By Sandra Kraisirideja
Jason Bateman is adding “director” to his already impressive resume with the darkly humorous comedy, “Bad Words.”
Bateman began his career as a child actor and was able to avoid the embarrassing hijinks that have befallen so many other child actors. He has been working steadily since making his debut on “Little House on the Prairie” in 1981.
He was plugging away with roles in short-lived TV shows and small parts in movies, but in 2003 he got the lead in “Arrested Development” and then four years later gave a memorable performance in “Juno,” which ignited his film career.
After spending so many years in front of the camera it’s no surprise Bateman wanted to try his hand at directing. He does an good job with “Bad Words,” both behind and in front of the camera.
Bateman was also wise to choose material that works well with his style of acting and his inherent likability.
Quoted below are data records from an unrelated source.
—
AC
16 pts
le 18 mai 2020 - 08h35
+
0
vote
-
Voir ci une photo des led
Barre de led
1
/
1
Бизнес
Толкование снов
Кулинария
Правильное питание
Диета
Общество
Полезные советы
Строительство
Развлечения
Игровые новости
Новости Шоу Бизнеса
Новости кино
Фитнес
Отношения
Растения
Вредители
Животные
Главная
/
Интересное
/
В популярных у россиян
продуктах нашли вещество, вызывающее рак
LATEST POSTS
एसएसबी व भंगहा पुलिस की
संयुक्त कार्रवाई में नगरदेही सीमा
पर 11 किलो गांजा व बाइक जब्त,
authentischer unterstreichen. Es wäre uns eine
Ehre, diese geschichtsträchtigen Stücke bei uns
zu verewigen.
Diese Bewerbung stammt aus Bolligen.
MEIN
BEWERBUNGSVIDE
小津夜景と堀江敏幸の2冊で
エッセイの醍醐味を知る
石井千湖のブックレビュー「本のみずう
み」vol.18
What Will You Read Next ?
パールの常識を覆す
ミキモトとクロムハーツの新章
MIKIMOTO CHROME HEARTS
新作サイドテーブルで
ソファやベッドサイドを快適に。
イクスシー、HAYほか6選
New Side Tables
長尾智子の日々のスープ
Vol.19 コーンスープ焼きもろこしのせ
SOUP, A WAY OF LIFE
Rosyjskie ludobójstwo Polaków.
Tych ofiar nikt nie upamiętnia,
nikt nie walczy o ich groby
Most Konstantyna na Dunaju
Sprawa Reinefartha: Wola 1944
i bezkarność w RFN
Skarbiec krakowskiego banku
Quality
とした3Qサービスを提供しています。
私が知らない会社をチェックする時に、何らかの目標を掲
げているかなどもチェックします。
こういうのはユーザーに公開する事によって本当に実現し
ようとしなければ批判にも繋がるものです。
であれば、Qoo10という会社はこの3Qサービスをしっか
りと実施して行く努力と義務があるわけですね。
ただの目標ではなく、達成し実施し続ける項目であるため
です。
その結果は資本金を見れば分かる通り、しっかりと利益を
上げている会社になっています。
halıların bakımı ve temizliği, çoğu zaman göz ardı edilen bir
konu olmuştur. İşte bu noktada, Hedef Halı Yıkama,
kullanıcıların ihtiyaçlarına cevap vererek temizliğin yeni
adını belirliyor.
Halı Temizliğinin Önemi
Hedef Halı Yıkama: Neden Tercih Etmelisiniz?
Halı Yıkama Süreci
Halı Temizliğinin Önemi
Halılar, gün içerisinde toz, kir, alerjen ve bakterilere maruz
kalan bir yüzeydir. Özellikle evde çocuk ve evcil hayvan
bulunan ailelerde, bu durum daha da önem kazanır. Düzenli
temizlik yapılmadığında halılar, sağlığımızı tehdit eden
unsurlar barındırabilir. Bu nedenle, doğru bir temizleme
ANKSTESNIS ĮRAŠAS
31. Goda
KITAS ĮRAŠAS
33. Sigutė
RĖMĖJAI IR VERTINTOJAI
Even when the character’s Bateman plays are being jerks the audience still senses there is something decent about the guy.
In “Bad Words” Bateman plays a man who finds a loophole in the rules for the national spelling bee that allows him to compete as an adult. As the film’s title suggests there are many bad words uttered by Bateman with hilarious results.
In the screenplay by Andrew Dodge, Bateman found the perfect vehicle to test drive his directing skills. The story doesn’t require a lot of special effects or excessive locations. It’s a comedy, which Bateman excels at, but has just enough edge that it can fall under the radar.
Helping Bateman out with his directorial debut are several seasoned character actors including Philip Baker Hall, Allison Janney, Ben Falcome and Kathryn Hahn.
The real standout in the movie is Rohan Chand, the young actor who plays the main competition for Bateman’s character. The two have good chemistry together and their friendship isn’t the typical coming-of-age variety.
“Bad Words” is a smart, funny R-rated comedy that is worth checking out.